• Exercise materials:
——

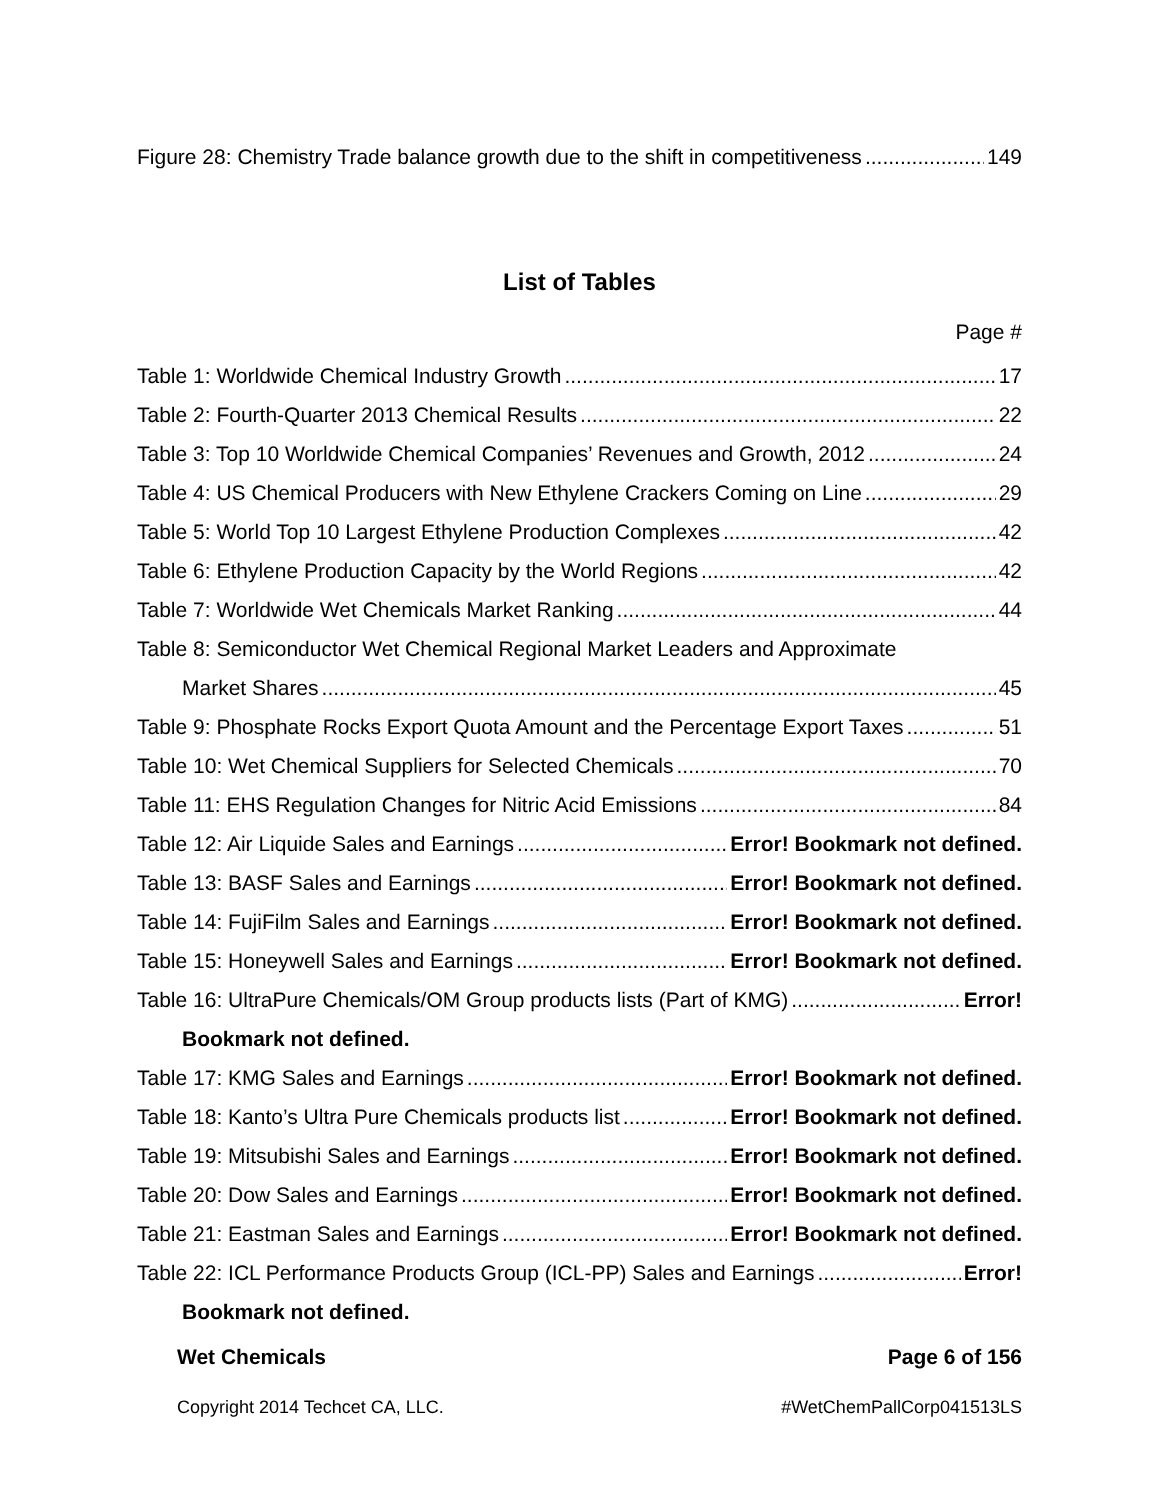Figure 28: Chemistry Trade balance growth due to the shift in competitiveness 149
List of Tables
Page #
Table 1: Worldwide Chemical Industry Growth 17
Table 2: Fourth-Quarter 2013 Chemical Results 22
Table 3: Top 10 Worldwide Chemical Companies’ Revenues and Growth, 2012 24
Table 4: US Chemical Producers with New Ethylene Crackers Coming on Line 29
Table 5: World Top 10 Largest Ethylene Production Complexes 42
Table 6: Ethylene Production Capacity by the World Regions 42
Table 7: Worldwide Wet Chemicals Market Ranking 44
Table 8: Semiconductor Wet Chemical Regional Market Leaders and Approximate
Market Shares 45
Table 9: Phosphate Rocks Export Quota Amount and the Percentage Export Taxes 51
Table 10: Wet Chemical Suppliers for Selected Chemicals 70
Table 11: EHS Regulation Changes for Nitric Acid Emissions 84
Table 12: Air Liquide Sales and Earnings Error! Bookmark not defined.
Table 13: BASF Sales and Earnings Error! Bookmark not defined.
Table 14: FujiFilm Sales and Earnings Error! Bookmark not defined.
Table 15: Honeywell Sales and Earnings Error! Bookmark not defined.
Table 16: UltraPure Chemicals/OM Group products lists (Part of KMG) Error!
Bookmark not defined.
Table 17: KMG Sales and Earnings Error! Bookmark not defined.
Table 18: Kanto’s Ultra Pure Chemicals products list Error! Bookmark not defined.
Table 19: Mitsubishi Sales and Earnings Error! Bookmark not defined.
Table 20: Dow Sales and Earnings Error! Bookmark not defined.
Table 21: Eastman Sales and Earnings Error! Bookmark not defined.
Table 22: ICL Performance Products Group (ICL-PP) Sales and Earnings Error!
Bookmark not defined.
Wet Chemicals Page 6 of 156
Copyright 2014 Techcet CA, LLC. #WetChemPallCorp041513LS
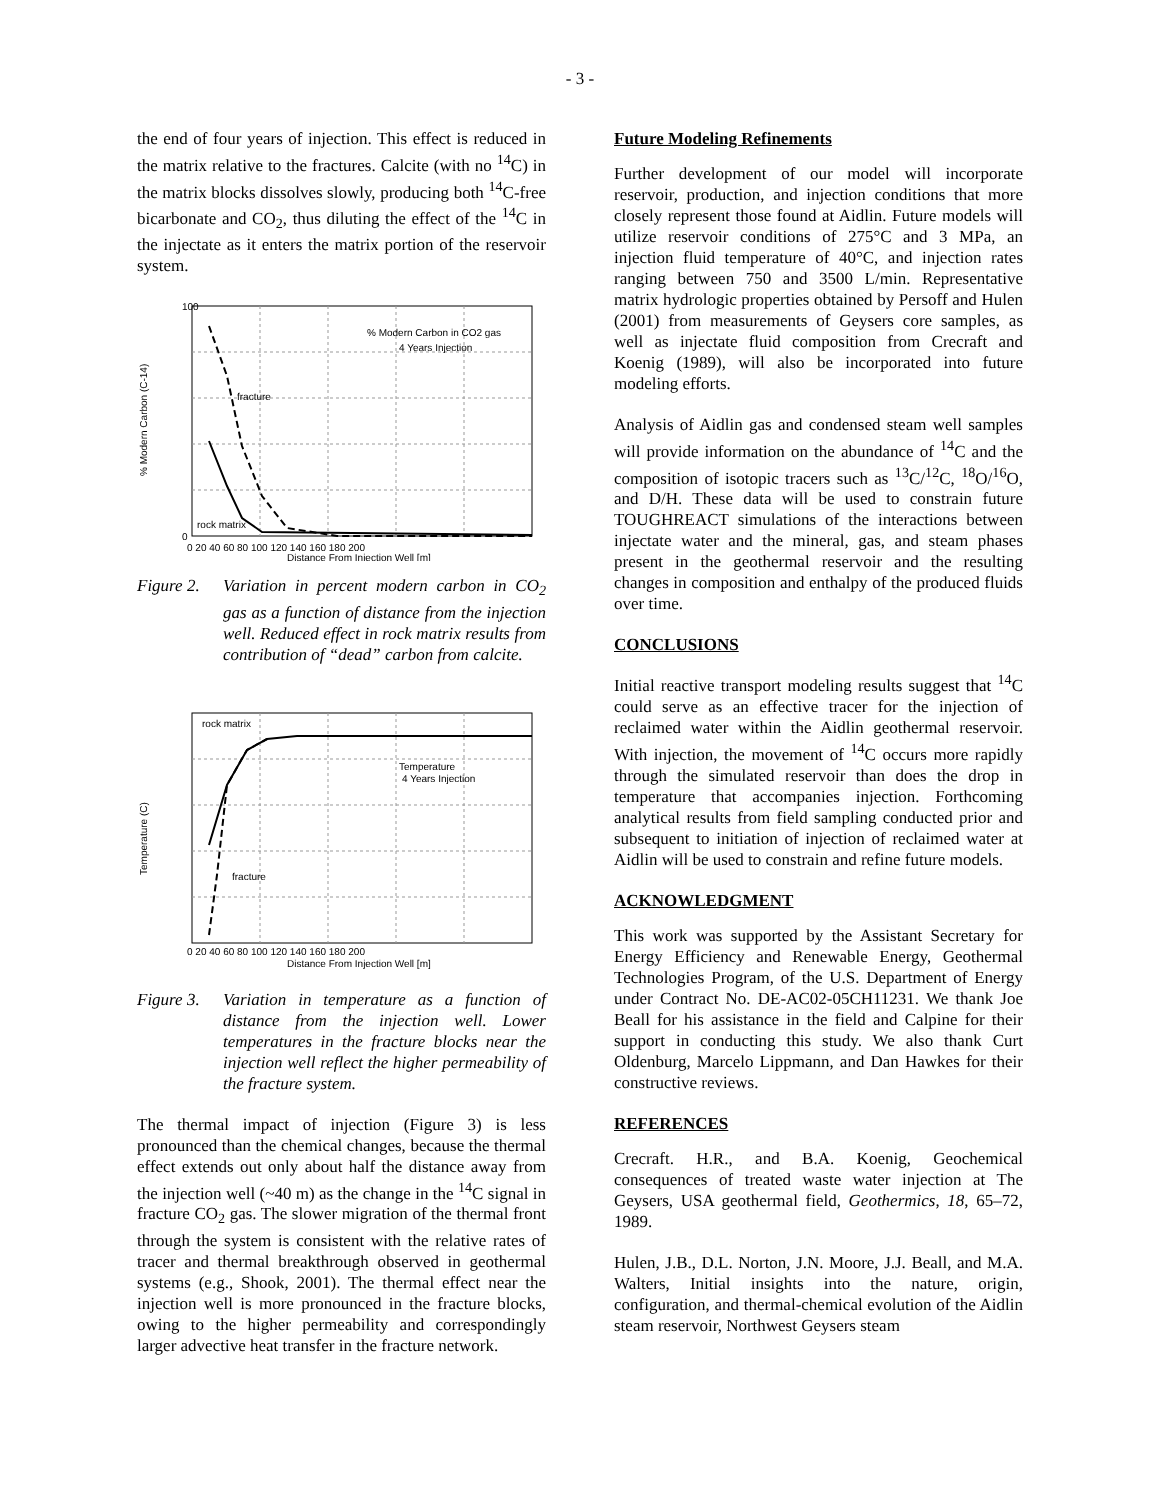- 3 -
the end of four years of injection. This effect is reduced in the matrix relative to the fractures. Calcite (with no <sup>14</sup>C) in the matrix blocks dissolves slowly, producing both <sup>14</sup>C-free bicarbonate and CO<sub>2</sub>, thus diluting the effect of the <sup>14</sup>C in the injectate as it enters the matrix portion of the reservoir system.
% Modern Carbon in CO2 gas
4 Years Injection
fracture
rock matrix
100
0
0 20 40 60 80 100 120 140 160 180 200
Distance From Injection Well [m]
% Modern Carbon (C-14)
Figure 2. Variation in percent modern carbon in CO<sub>2</sub> gas as a function of distance from the injection well. Reduced effect in rock matrix results from contribution of “dead” carbon from calcite.
rock matrix
Temperature
4 Years Injection
fracture
0 20 40 60 80 100 120 140 160 180 200
Distance From Injection Well [m]
Temperature (C)
Figure 3. Variation in temperature as a function of distance from the injection well. Lower temperatures in the fracture blocks near the injection well reflect the higher permeability of the fracture system.
The thermal impact of injection (Figure 3) is less pronounced than the chemical changes, because the thermal effect extends out only about half the distance away from the injection well (~40 m) as the change in the <sup>14</sup>C signal in fracture CO<sub>2</sub> gas. The slower migration of the thermal front through the system is consistent with the relative rates of tracer and thermal breakthrough observed in geothermal systems (e.g., Shook, 2001). The thermal effect near the injection well is more pronounced in the fracture blocks, owing to the higher permeability and correspondingly larger advective heat transfer in the fracture network.
Future Modeling Refinements
Further development of our model will incorporate reservoir, production, and injection conditions that more closely represent those found at Aidlin. Future models will utilize reservoir conditions of 275°C and 3 MPa, an injection fluid temperature of 40°C, and injection rates ranging between 750 and 3500 L/min. Representative matrix hydrologic properties obtained by Persoff and Hulen (2001) from measurements of Geysers core samples, as well as injectate fluid composition from Crecraft and Koenig (1989), will also be incorporated into future modeling efforts.
Analysis of Aidlin gas and condensed steam well samples will provide information on the abundance of <sup>14</sup>C and the composition of isotopic tracers such as <sup>13</sup>C/<sup>12</sup>C, <sup>18</sup>O/<sup>16</sup>O, and D/H. These data will be used to constrain future TOUGHREACT simulations of the interactions between injectate water and the mineral, gas, and steam phases present in the geothermal reservoir and the resulting changes in composition and enthalpy of the produced fluids over time.
CONCLUSIONS
Initial reactive transport modeling results suggest that <sup>14</sup>C could serve as an effective tracer for the injection of reclaimed water within the Aidlin geothermal reservoir. With injection, the movement of <sup>14</sup>C occurs more rapidly through the simulated reservoir than does the drop in temperature that accompanies injection. Forthcoming analytical results from field sampling conducted prior and subsequent to initiation of injection of reclaimed water at Aidlin will be used to constrain and refine future models.
ACKNOWLEDGMENT
This work was supported by the Assistant Secretary for Energy Efficiency and Renewable Energy, Geothermal Technologies Program, of the U.S. Department of Energy under Contract No. DE-AC02-05CH11231. We thank Joe Beall for his assistance in the field and Calpine for their support in conducting this study. We also thank Curt Oldenburg, Marcelo Lippmann, and Dan Hawkes for their constructive reviews.
REFERENCES
Crecraft. H.R., and B.A. Koenig, Geochemical consequences of treated waste water injection at The Geysers, USA geothermal field, Geothermics, 18, 65–72, 1989.
Hulen, J.B., D.L. Norton, J.N. Moore, J.J. Beall, and M.A. Walters, Initial insights into the nature, origin, configuration, and thermal-chemical evolution of the Aidlin steam reservoir, Northwest Geysers steam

——

• What is needed:
Would you output the data above exactly as written, but with no images?

• Reply:
Figure 28: Chemistry Trade balance growth due to the shift in competitiveness 149
List of Tables
Page #
Table 1: Worldwide Chemical Industry Growth 17
Table 2: Fourth-Quarter 2013 Chemical Results 22
Table 3: Top 10 Worldwide Chemical Companies’ Revenues and Growth, 2012 24
Table 4: US Chemical Producers with New Ethylene Crackers Coming on Line 29
Table 5: World Top 10 Largest Ethylene Production Complexes 42
Table 6: Ethylene Production Capacity by the World Regions 42
Table 7: Worldwide Wet Chemicals Market Ranking 44
Table 8: Semiconductor Wet Chemical Regional Market Leaders and Approximate
Market Shares 45
Table 9: Phosphate Rocks Export Quota Amount and the Percentage Export Taxes 51
Table 10: Wet Chemical Suppliers for Selected Chemicals 70
Table 11: EHS Regulation Changes for Nitric Acid Emissions 84
Table 12: Air Liquide Sales and Earnings Error! Bookmark not defined.
Table 13: BASF Sales and Earnings Error! Bookmark not defined.
Table 14: FujiFilm Sales and Earnings Error! Bookmark not defined.
Table 15: Honeywell Sales and Earnings Error! Bookmark not defined.
Table 16: UltraPure Chemicals/OM Group products lists (Part of KMG) Error!
Bookmark not defined.
Table 17: KMG Sales and Earnings Error! Bookmark not defined.
Table 18: Kanto’s Ultra Pure Chemicals products list Error! Bookmark not defined.
Table 19: Mitsubishi Sales and Earnings Error! Bookmark not defined.
Table 20: Dow Sales and Earnings Error! Bookmark not defined.
Table 21: Eastman Sales and Earnings Error! Bookmark not defined.
Table 22: ICL Performance Products Group (ICL-PP) Sales and Earnings Error!
Bookmark not defined.
Wet Chemicals Page 6 of 156
Copyright 2014 Techcet CA, LLC. #WetChemPallCorp041513LS
- 3 -
the end of four years of injection. This effect is reduced in the matrix relative to the fractures. Calcite (with no <sup>14</sup>C) in the matrix blocks dissolves slowly, producing both <sup>14</sup>C-free bicarbonate and CO<sub>2</sub>, thus diluting the effect of the <sup>14</sup>C in the injectate as it enters the matrix portion of the reservoir system.
% Modern Carbon in CO2 gas
4 Years Injection
fracture
rock matrix
100
0
0 20 40 60 80 100 120 140 160 180 200
Distance From Injection Well [m]
% Modern Carbon (C-14)
Figure 2. Variation in percent modern carbon in CO<sub>2</sub> gas as a function of distance from the injection well. Reduced effect in rock matrix results from contribution of “dead” carbon from calcite.
rock matrix
Temperature
4 Years Injection
fracture
0 20 40 60 80 100 120 140 160 180 200
Distance From Injection Well [m]
Temperature (C)
Figure 3. Variation in temperature as a function of distance from the injection well. Lower temperatures in the fracture blocks near the injection well reflect the higher permeability of the fracture system.
The thermal impact of injection (Figure 3) is less pronounced than the chemical changes, because the thermal effect extends out only about half the distance away from the injection well (~40 m) as the change in the <sup>14</sup>C signal in fracture CO<sub>2</sub> gas. The slower migration of the thermal front through the system is consistent with the relative rates of tracer and thermal breakthrough observed in geothermal systems (e.g., Shook, 2001). The thermal effect near the injection well is more pronounced in the fracture blocks, owing to the higher permeability and correspondingly larger advective heat transfer in the fracture network.
Future Modeling Refinements
Further development of our model will incorporate reservoir, production, and injection conditions that more closely represent those found at Aidlin. Future models will utilize reservoir conditions of 275°C and 3 MPa, an injection fluid temperature of 40°C, and injection rates ranging between 750 and 3500 L/min. Representative matrix hydrologic properties obtained by Persoff and Hulen (2001) from measurements of Geysers core samples, as well as injectate fluid composition from Crecraft and Koenig (1989), will also be incorporated into future modeling efforts.
Analysis of Aidlin gas and condensed steam well samples will provide information on the abundance of <sup>14</sup>C and the composition of isotopic tracers such as <sup>13</sup>C/<sup>12</sup>C, <sup>18</sup>O/<sup>16</sup>O, and D/H. These data will be used to constrain future TOUGHREACT simulations of the interactions between injectate water and the mineral, gas, and steam phases present in the geothermal reservoir and the resulting changes in composition and enthalpy of the produced fluids over time.
CONCLUSIONS
Initial reactive transport modeling results suggest that <sup>14</sup>C could serve as an effective tracer for the injection of reclaimed water within the Aidlin geothermal reservoir. With injection, the movement of <sup>14</sup>C occurs more rapidly through the simulated reservoir than does the drop in temperature that accompanies injection. Forthcoming analytical results from field sampling conducted prior and subsequent to initiation of injection of reclaimed water at Aidlin will be used to constrain and refine future models.
ACKNOWLEDGMENT
This work was supported by the Assistant Secretary for Energy Efficiency and Renewable Energy, Geothermal Technologies Program, of the U.S. Department of Energy under Contract No. DE-AC02-05CH11231. We thank Joe Beall for his assistance in the field and Calpine for their support in conducting this study. We also thank Curt Oldenburg, Marcelo Lippmann, and Dan Hawkes for their constructive reviews.
REFERENCES
Crecraft. H.R., and B.A. Koenig, Geochemical consequences of treated waste water injection at The Geysers, USA geothermal field, Geothermics, 18, 65–72, 1989.
Hulen, J.B., D.L. Norton, J.N. Moore, J.J. Beall, and M.A. Walters, Initial insights into the nature, origin, configuration, and thermal-chemical evolution of the Aidlin steam reservoir, Northwest Geysers steam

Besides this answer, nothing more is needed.